Ohne Zweifel hat Hannover eine höchst spannende Stadtentwicklung. Wie lässt sich etwa der Cityring – die ehemals auf den Autoverkehr ausgerichtete Ringstraße um die Stadtmitte – neu gestalten, um einer umweltverträglichen Mobilität gerecht zu werden? Wie kann die Wohn- und Lebenssituation im Gebäudekomplex des sogenannten Ihme-Zentrums aus den 1970er Jahren verbessert und verschönert werden – und zwar mittels Kultur und Kreativität?

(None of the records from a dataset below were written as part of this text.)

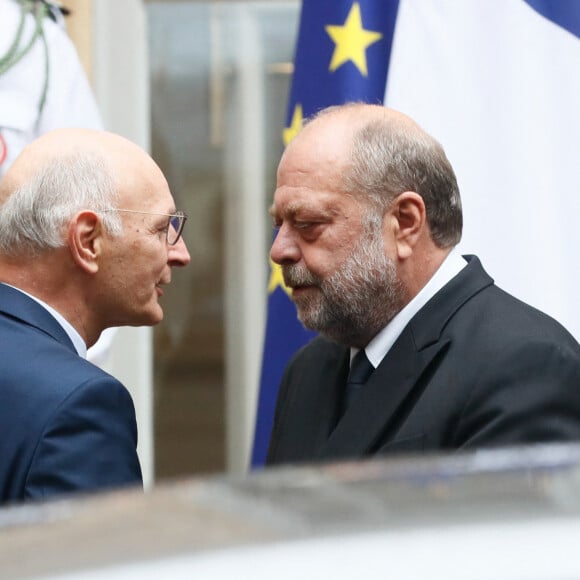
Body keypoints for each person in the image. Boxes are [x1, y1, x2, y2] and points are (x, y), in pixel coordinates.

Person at [266, 102, 580, 465]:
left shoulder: (526, 366)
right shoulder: (309, 370)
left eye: (307, 223)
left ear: (405, 222)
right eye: (279, 225)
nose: (279, 250)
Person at [0, 128, 190, 503]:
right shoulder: (78, 406)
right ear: (88, 241)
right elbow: (103, 561)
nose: (180, 253)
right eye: (161, 229)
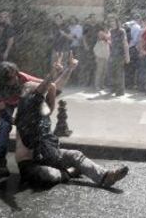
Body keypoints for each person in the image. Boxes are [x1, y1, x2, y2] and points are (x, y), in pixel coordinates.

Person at [15, 57, 129, 188]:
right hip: (31, 164)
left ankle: (105, 176)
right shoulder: (27, 106)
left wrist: (69, 69)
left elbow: (54, 87)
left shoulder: (40, 105)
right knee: (49, 176)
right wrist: (52, 74)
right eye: (37, 89)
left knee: (75, 155)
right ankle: (68, 173)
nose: (42, 91)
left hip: (48, 154)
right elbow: (44, 88)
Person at [0, 52, 78, 177]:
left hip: (21, 100)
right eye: (10, 79)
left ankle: (41, 155)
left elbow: (49, 86)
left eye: (15, 76)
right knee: (4, 127)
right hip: (7, 104)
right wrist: (17, 121)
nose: (15, 80)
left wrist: (59, 71)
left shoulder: (22, 78)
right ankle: (0, 161)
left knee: (37, 118)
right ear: (2, 80)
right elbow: (4, 113)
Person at [109, 18, 130, 96]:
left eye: (113, 22)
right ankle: (113, 88)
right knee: (112, 72)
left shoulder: (121, 31)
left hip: (120, 55)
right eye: (111, 22)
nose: (112, 23)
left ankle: (120, 91)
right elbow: (110, 42)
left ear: (117, 23)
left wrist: (127, 56)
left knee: (119, 73)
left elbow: (125, 43)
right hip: (112, 54)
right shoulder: (111, 31)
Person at [124, 13, 142, 90]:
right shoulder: (137, 27)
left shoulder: (125, 24)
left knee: (126, 67)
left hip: (124, 48)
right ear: (139, 19)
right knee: (133, 68)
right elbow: (136, 40)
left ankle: (125, 83)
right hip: (133, 49)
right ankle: (130, 84)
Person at [93, 23, 111, 91]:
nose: (106, 28)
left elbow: (109, 41)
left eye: (107, 27)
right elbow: (95, 49)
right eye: (105, 27)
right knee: (99, 71)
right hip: (100, 56)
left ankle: (102, 84)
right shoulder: (101, 34)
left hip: (106, 55)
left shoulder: (109, 34)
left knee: (104, 71)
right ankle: (97, 85)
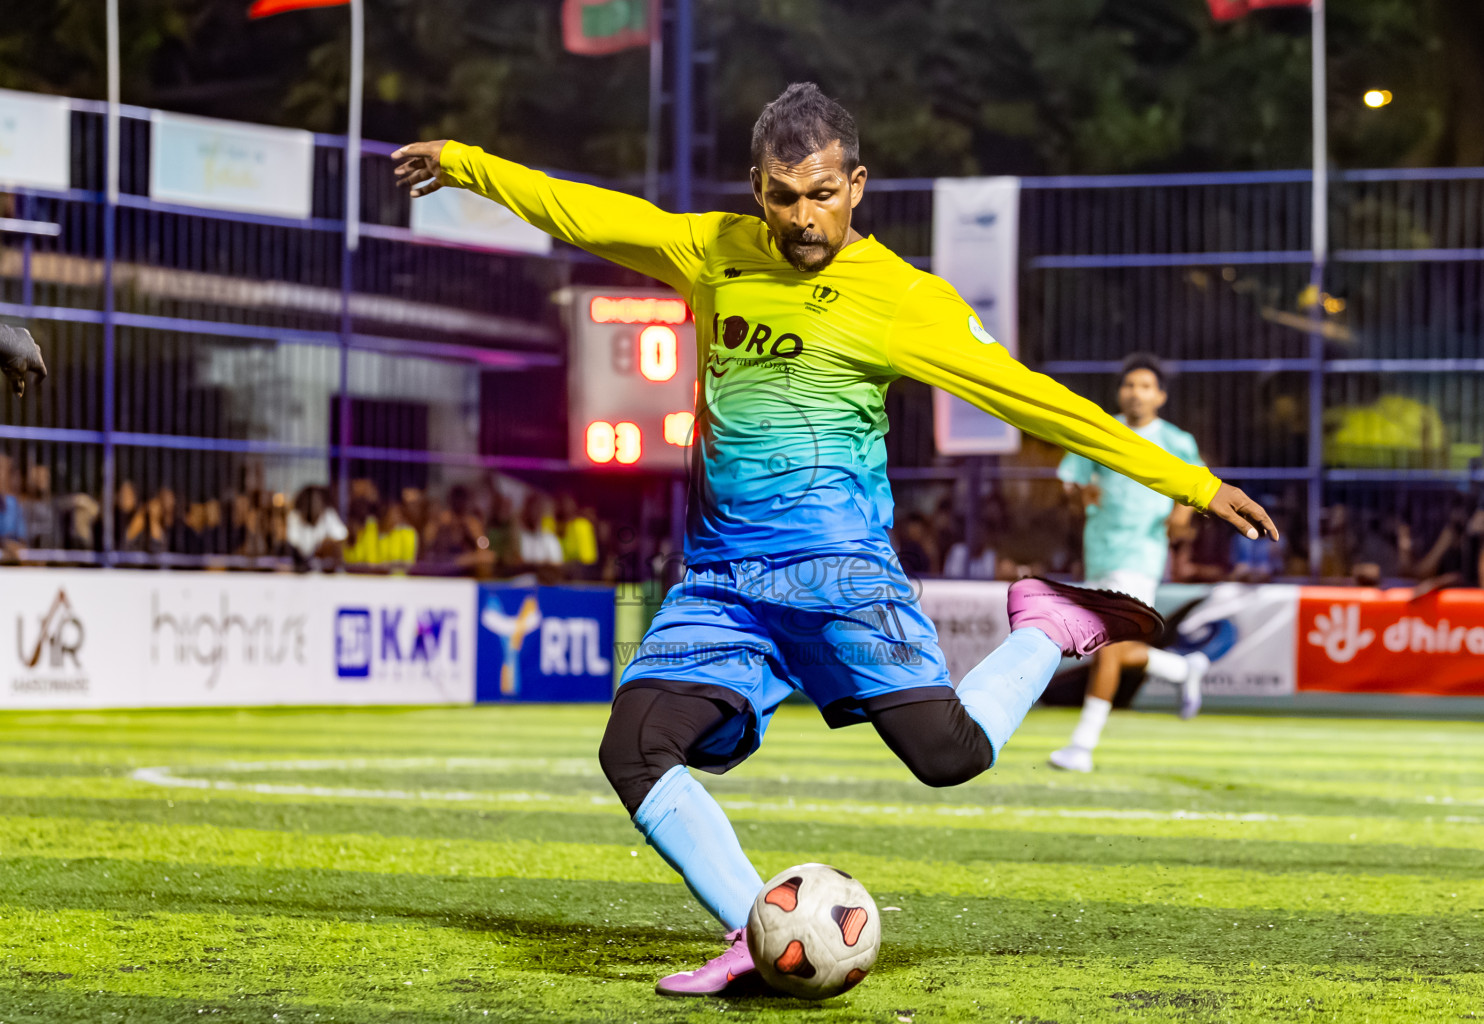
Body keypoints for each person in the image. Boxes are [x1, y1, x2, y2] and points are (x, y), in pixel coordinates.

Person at [393, 82, 1275, 997]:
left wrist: (1194, 484)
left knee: (949, 757)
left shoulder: (902, 299)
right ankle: (755, 931)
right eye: (782, 196)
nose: (801, 217)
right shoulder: (714, 251)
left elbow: (1034, 398)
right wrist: (466, 163)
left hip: (841, 576)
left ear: (858, 184)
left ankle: (1047, 625)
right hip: (724, 585)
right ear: (756, 187)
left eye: (820, 193)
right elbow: (588, 213)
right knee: (634, 747)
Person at [1050, 355, 1213, 774]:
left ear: (1159, 395)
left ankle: (1082, 746)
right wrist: (1076, 494)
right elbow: (1072, 479)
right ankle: (1182, 668)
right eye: (1129, 385)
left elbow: (1197, 484)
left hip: (1141, 556)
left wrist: (1183, 512)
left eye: (1145, 386)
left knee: (1110, 647)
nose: (1135, 392)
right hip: (1100, 550)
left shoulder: (1175, 440)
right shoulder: (1100, 431)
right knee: (1112, 647)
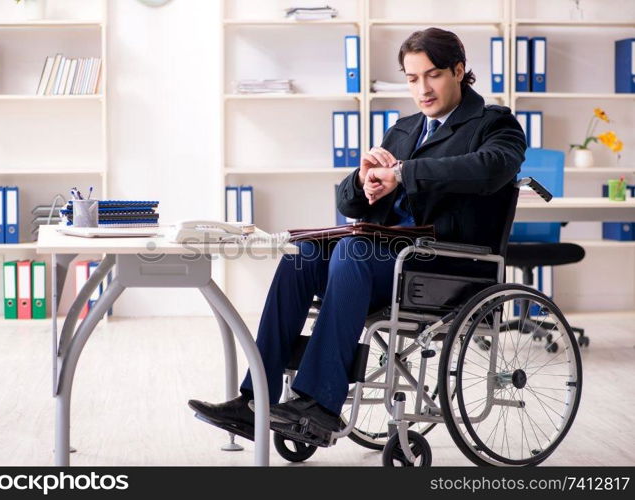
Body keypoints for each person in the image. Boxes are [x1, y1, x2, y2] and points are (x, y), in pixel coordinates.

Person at [189, 27, 527, 444]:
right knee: (304, 253)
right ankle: (254, 398)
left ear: (459, 70)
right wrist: (365, 180)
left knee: (353, 250)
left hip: (446, 262)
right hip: (386, 255)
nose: (422, 88)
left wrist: (403, 174)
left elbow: (491, 167)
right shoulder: (404, 129)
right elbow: (352, 205)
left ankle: (320, 403)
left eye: (433, 75)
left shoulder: (495, 123)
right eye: (411, 78)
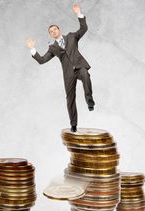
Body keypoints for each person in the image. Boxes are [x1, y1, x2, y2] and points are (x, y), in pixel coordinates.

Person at [26, 3, 95, 133]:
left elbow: (83, 28)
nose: (53, 32)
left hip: (79, 67)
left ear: (59, 29)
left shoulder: (71, 37)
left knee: (85, 74)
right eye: (51, 31)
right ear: (50, 35)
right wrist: (32, 49)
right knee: (70, 99)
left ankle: (89, 100)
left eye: (55, 29)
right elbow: (42, 60)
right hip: (68, 74)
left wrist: (79, 13)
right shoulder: (53, 48)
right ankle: (73, 124)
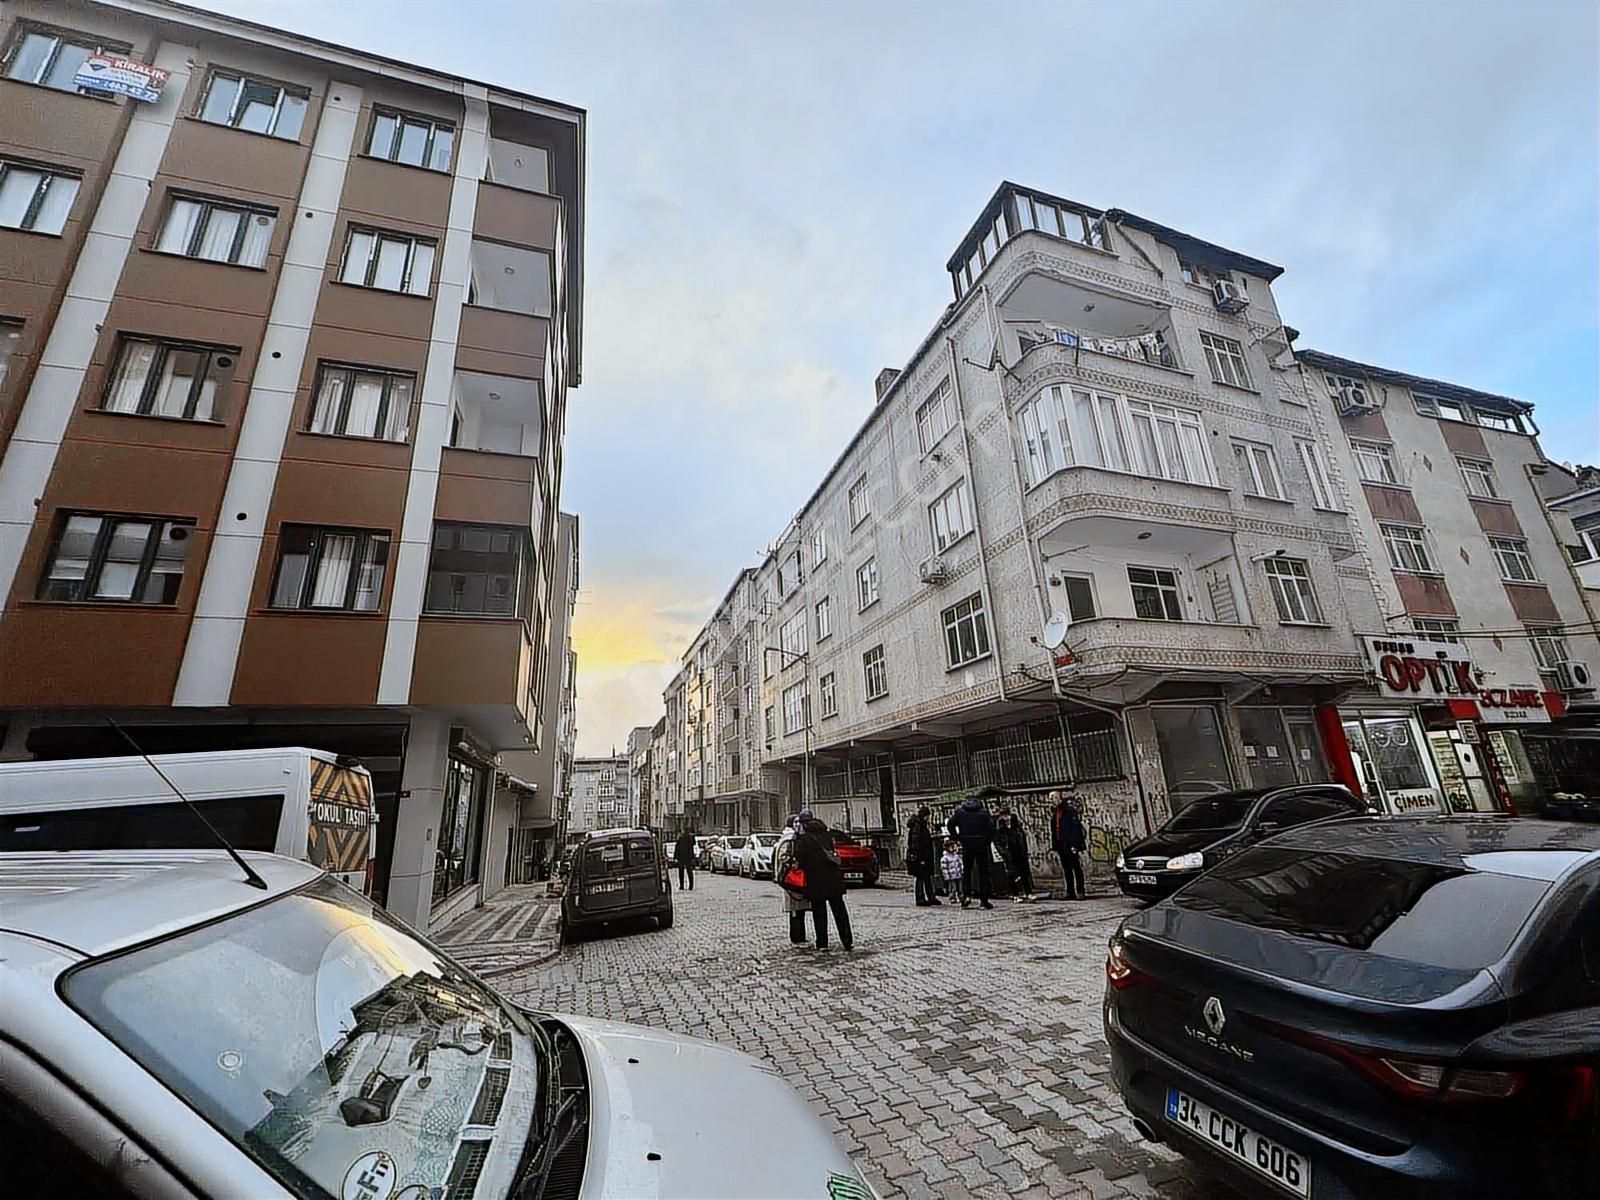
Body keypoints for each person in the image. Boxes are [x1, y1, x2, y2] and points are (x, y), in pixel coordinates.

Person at [793, 808, 853, 950]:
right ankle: (847, 940)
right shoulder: (826, 834)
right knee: (840, 912)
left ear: (803, 823)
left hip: (816, 880)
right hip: (833, 879)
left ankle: (822, 943)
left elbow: (799, 858)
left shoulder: (804, 839)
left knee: (819, 913)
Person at [947, 788, 998, 909]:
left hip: (966, 843)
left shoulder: (960, 812)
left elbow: (950, 824)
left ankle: (966, 896)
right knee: (983, 872)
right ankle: (984, 899)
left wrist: (957, 837)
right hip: (981, 844)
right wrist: (987, 840)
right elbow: (992, 828)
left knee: (967, 871)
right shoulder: (984, 813)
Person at [774, 816, 810, 944]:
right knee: (795, 909)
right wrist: (792, 863)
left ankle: (801, 935)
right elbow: (782, 857)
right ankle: (796, 936)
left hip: (798, 879)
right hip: (791, 879)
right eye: (795, 822)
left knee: (800, 910)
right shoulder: (788, 839)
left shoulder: (798, 837)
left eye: (799, 822)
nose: (798, 824)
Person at [1052, 792, 1087, 900]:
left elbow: (1075, 828)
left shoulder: (1069, 811)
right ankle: (1070, 891)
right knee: (1066, 869)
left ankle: (1080, 891)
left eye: (1053, 797)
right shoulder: (1055, 812)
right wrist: (1055, 845)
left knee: (1076, 867)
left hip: (1070, 844)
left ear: (1059, 798)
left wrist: (1075, 845)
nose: (1051, 800)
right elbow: (1055, 829)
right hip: (1061, 844)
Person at [905, 805, 940, 906]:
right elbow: (916, 843)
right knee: (920, 877)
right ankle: (920, 898)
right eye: (928, 816)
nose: (929, 818)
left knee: (926, 877)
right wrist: (920, 858)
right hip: (920, 857)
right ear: (925, 816)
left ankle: (931, 897)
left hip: (924, 856)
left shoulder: (921, 825)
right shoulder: (918, 826)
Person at [998, 810, 1035, 900]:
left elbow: (1023, 838)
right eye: (1004, 816)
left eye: (1007, 815)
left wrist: (1025, 850)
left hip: (1020, 852)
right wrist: (1004, 853)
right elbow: (998, 842)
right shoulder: (1001, 829)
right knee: (1012, 874)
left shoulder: (1017, 827)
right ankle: (1015, 894)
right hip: (1009, 853)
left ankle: (1028, 892)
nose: (1006, 818)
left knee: (1024, 873)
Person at [940, 838, 965, 907]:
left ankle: (961, 896)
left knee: (960, 887)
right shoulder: (945, 858)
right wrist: (946, 875)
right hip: (951, 875)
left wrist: (962, 870)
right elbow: (944, 868)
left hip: (958, 874)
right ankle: (952, 897)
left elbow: (960, 864)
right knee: (952, 887)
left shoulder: (956, 856)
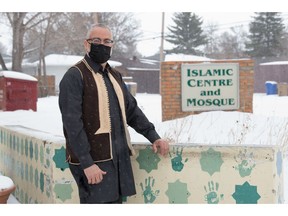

Wie können einst geschürte Erwartungen der Hannover Expo2000 befriedigt werden, eine wirklich grüne Stadt zu entwickeln? Wie gesagt, alles höchst spannend. Was es aber konkret mit Europas Kultur zu tun hat, soll die Jury bewerten. Aus den Plattitüden der Pressemitteilungen liest es sich nicht heraus.

Sven Scherz-Schade
Sven Scherz-Schade ist freier Journalist in Karlsruhe und arbeitet unter anderem zu den Themen Kultur und Kulturpolitik für den Hörfunk SWR2.